This chapter has defined and explored a particular mode of thought and its relationship to computation. I imagine that some readers might have found this discussion to be highly irritating. "Why all this attention to such a marginal concept?", I hear them saying. "Don't you know that anthropomorphism is at best a useful pedagogical device, and not something that really has anything to do with how computers work and are programmed?" Assuming any of those readers have actually made it to the end of the chapter, I would like to answer them.

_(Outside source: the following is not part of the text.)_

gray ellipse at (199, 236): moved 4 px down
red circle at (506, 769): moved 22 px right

In computation, animism has become what I have called a transparent metaphor, one that is so much a part of the structure of the discourse of the field that we have forgotten that it is there. This chapter is an attempt to see a metaphor that has become close to invisible, with the hope of understanding and extending it.
Is there a need for this treatment? I think that there is, because of the confusion that rages in various segments of the computer world over issues that are deeply tied to the issue of just what it means to be animate and/or intelligent. The current fad of using the word "agent" for software of all types is one aspect of this unease, and it generates a good deal of confusion. Another symptom is the recent split in AI between representationalists and the situated action approach, reminiscent of the older split between AI and cybernetics. Mature science is supposed to converge on a theory; but instead computational approaches to intelligence and life seem to be diverging, with no consensus on the problems to be solved, let alone the answers.

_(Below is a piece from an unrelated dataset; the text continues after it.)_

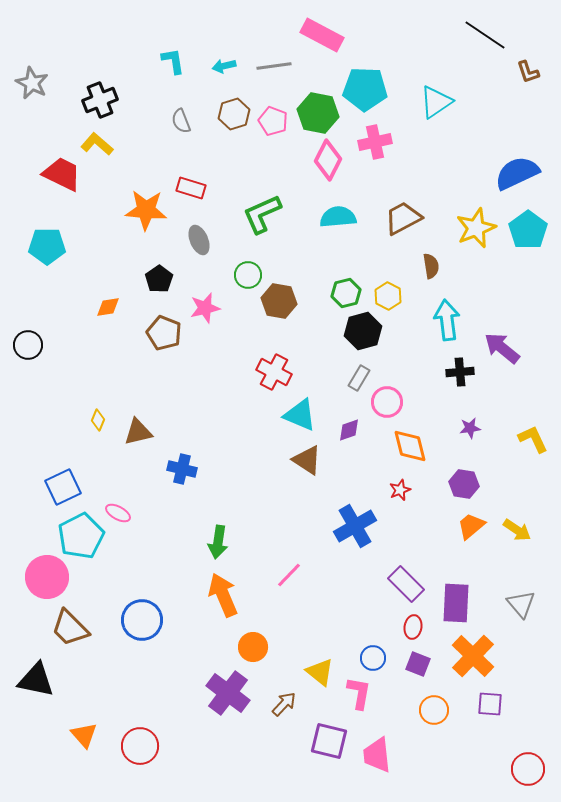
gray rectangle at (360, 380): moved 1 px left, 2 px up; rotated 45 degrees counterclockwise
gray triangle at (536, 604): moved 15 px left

This chapter, then, is an attempt to address these problems at a conceptual level, by trying to understand how the languages of computation are related to the language used to describe life and action. We found that while animate metaphors are pervasive in computation, being in some sense a founding metaphor for the field, the metaphors offer up only a limited form of animacy that leaves out many of the key properties associated with aliveness. The rote-instruction-follower image affects and infects our thinking and limits our imagination about what computers can do.
Agent-based programming systems set out to bring a fuller form of animacy to the description of computational processes. By picturing the components of programs as animate objects that can have explicit goals, a degree of autonomy, and the ability to dynamically react to their surroundings, languages can be designed that are more suitable for creating animate worlds. The following chapter illustrates some agent systems based on these ideas and explores what they can do.